Yesterday, I registered my baby for school.
It wasn't going to be a big deal - a phone call to the school earlier in the day informed me that I just needed to come to the school with Griffin's birth certificate and his immunization record, fill out the paperwork, and whammo, school.
However, as I walked up to the doors of the school later that afternoon, the enormity of it all smacked me in the face.
This building that I was about to walk into was going to be the place where my kid, and later kids, spent the next ten years of their life. TEN FREAKING YEARS, people. It was more than a building that I was walking into. These people inside the building were going to educate my sons, teach them all the stuff that I can't (because heck if I remember how to conjugate a verb or find the square root of anything.) They are going to prepare them for the rest of their lives.
Suddenly I was nervous. Nervous for my children, nervous as a parent. What if this school was horrible? What if the teachers were awful? And even more nerve wracking - what if I haven't prepared my son enough for school...what if I'M really the worst teacher there is?
When I walked into the front office, I may have been visibly pale.

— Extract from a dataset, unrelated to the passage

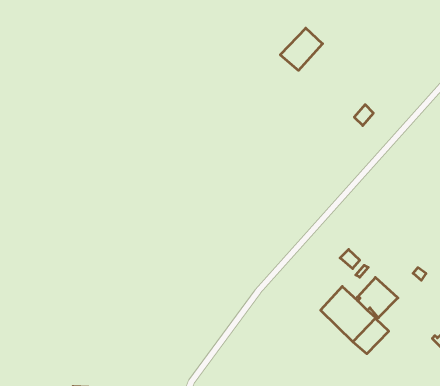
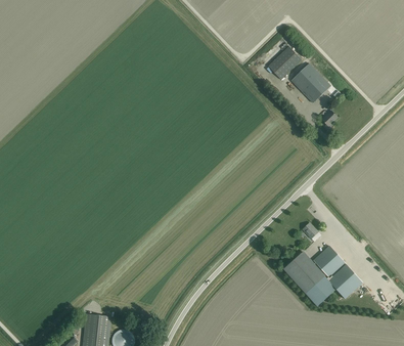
building: none -> [290,62,329,102]
building: none -> [326,263,362,298]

And then I spoke to the secretary.
From all my years of touring with a children's theatre company, I know that the attitude of the secretary is often a good indication of the temperature of the rest of the school. Cranky secretaries often indicate poorly managed schools, out of control kids, and disinterested teachers...hardly the place you want your babies to spend ten years of their lives.
The secretary at our school (ohmygawd...our school!) was nothing short of lovely! Perfectly pleasant. Happy to photocopy my documents. The other teachers that were hanging about in the office (also a good sign, when the teachers don't hightail it out of the school faster than the students!) we're also lovely. Ooh-ed and ahh-ed at Corben (well, who wouldn't) and had a really nice chat with me. The school was spacious, clean, warm. There was art on the walls. It felt like a safe place.
I breathed a sigh of relief and left the school feeling considerably less nervous, a likely a healthier shade of pink.
And then when I got home and looked over the little list of things that they recommend kids be able to do when they start school, I realized we were doing OK. We have a bit of work to do still, but I feel pretty confident that we've done pretty well in the parent department so far. (I mean, Griffin's Chaos on Wheels, but he can sure say his ABC's!)
So. School. It's really happening. We'll do an orientation day in the next few months, and get a chance to ride the bus all together before school starts (I think this is a BRILLIANT idea!) And then off we go.
Just because I'm feeling better about it now, doesn't mean I won't still be nervous as heck on the first day, and likely every day thereafter as my baby, who is so not a baby anymore, leaves my protective clutches. And, to my dearest son, I'd like to apologize in advance...there's a good chance I'm going to shed a few tears on your first day, as you step onto that bus and the doors close behind you.
Heck, I may have shed a few just now.